- **What you need to do**:
A. Translate this sentence from the lease excerpt below into Spanish: "Tenant shall not be liable for any damages to Landlord's property and effects caused by leakage from the roof, waste and water pipes, tanks, drains, washstands or any other water sources or structural defects."
B. Transcribe the part of the lease excerpt below that opens with the words containing "releasing party is, or" and closes with "right of subrogation.".

- **Source extract**:
VII.   LIABILITY OF TENANT. Landlord shall indemnify and save harmless Tenant
against any lost or liability arising out of Owner's, it's successors, agents or
employees negligence. No such indemnification shall be required with respect to
losses or liabilities arising by reason of the affirmative negligence of Tenant,
his successors, agents, employees or assigns. Tenant shall not be liable for any
damages to Landlord's property and effects caused by leakage from the roof,
waste and water pipes, tanks, drains, washstands or any other water sources or
structural defects.

VIII.  WAIVER OF SUBROGATION. Notwithstanding anything in this Lease to the
contrary, each party hereby releases the other party, its agents and employees,
to the extent that the

Landlord Initial  D.P.                                      Tenant Initial  J.Z.
                 -----                                                     -----

                                       3
<PAGE>

releasing party is, or is required hereunder to be, insured under its insurance
policies, from any and all liability, for any loss or damage which may by
inflicted upon the property of such party, notwithstanding that such loss or
damage shall have arisen out of negligent or other tortious act or omission of
the other party, its agents or employees; each and every policy of property
insurance of the party so releasing shall contain a clause to the effect that
such release shall not affect the said policy or the right of the insured to
recover thereunder, or an express waiver of the insurer's right of subrogation.

IX.  ALTERATIONS, ADDITIONS, AND IMPROVEMENTS. Tenant, for and in consideration
of the Lease and the demise of the said premises, hereby agrees and convenants
with Landlord, that Tenant shall not make, or suffer or permit to be made, any
alterations, additions, or improvements whatsoever in or about the said demised
premises in excess of $500 per calendar quarter without first obtaining the
written consent, which shall not be unreasonably withheld, of Landlord therefor;
provided, however, that such consent, shall be subject to the express condition
that any and all alterations, additions, and improvements shall be done at
Tenant's own expense and in accordance and compliance with all applicable
municipal, state and federal ordinances, laws, rules, and regulations, and that
Tenant hereby covenants and agrees with Landlord that in doing and performing
such work Tenant shall do and perform the same at Tenant's own expense, in
conformity and compliance with all applicable municipal, state, and federal
ordinances, laws, rules, and regulations and that no liens of mechanics,
material men, labors, architects, artisans contractors, sub-contractors, or any
other lien of any kind whatsoever shall be created against or imposed upon the
said demised premises, or any part thereof, and that Tenant shall indemnify and
save harmless Landlord from any and all liability and claims for damages of
every kind and nature which might be made or judgments rendered against Landlord
or against said demised premises on account of or arising out of such
alterations, additions, or improvements.

- **Source excerpt**:
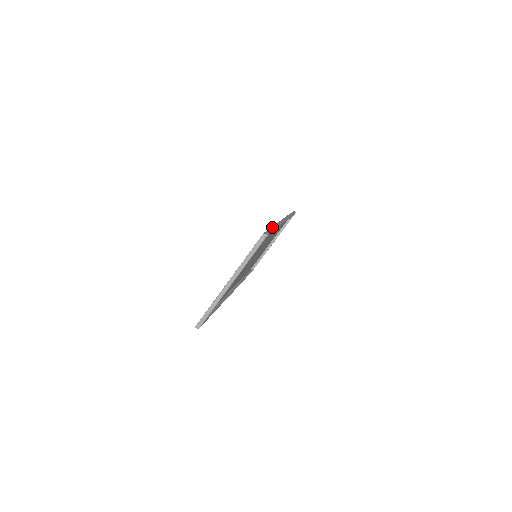
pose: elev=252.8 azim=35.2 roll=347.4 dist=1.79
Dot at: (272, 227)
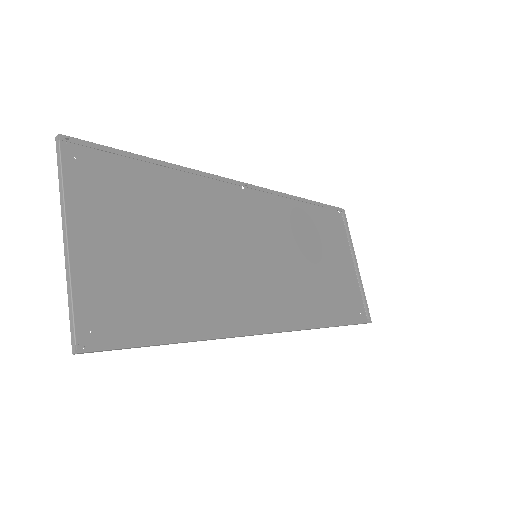
Dot at: (135, 157)
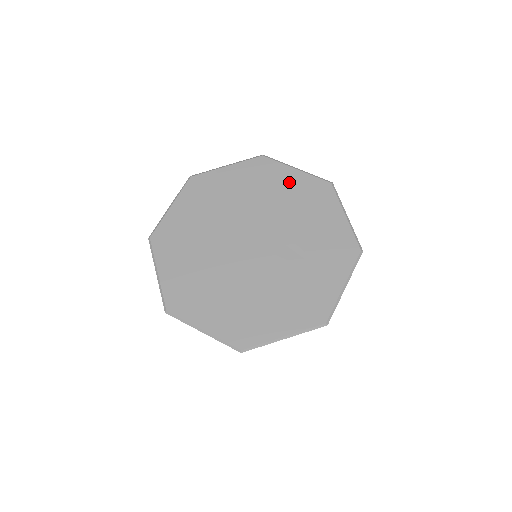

- **Task results**:
A. El Arrendatario no será responsable de ningún daño a la propiedad y los efectos del Arrendador causado por filtraciones procedentes del techo, de las tuberías de desagüe y de agua, de los tanques, de los drenajes, de los lavabos o de cualquier otra fuente de agua, o por defectos estructurales.

B.
releasing party is, or is required hereunder to be, insured under its insurance
policies, from any and all liability, for any loss or damage which may by
inflicted upon the property of such party, notwithstanding that such loss or
damage shall have arisen out of negligent or other tortious act or omission of
the other party, its agents or employees; each and every policy of property
insurance of the party so releasing shall contain a clause to the effect that
such release shall not affect the said policy or the right of the insured to
recover thereunder, or an express waiver of the insurer's right of subrogation.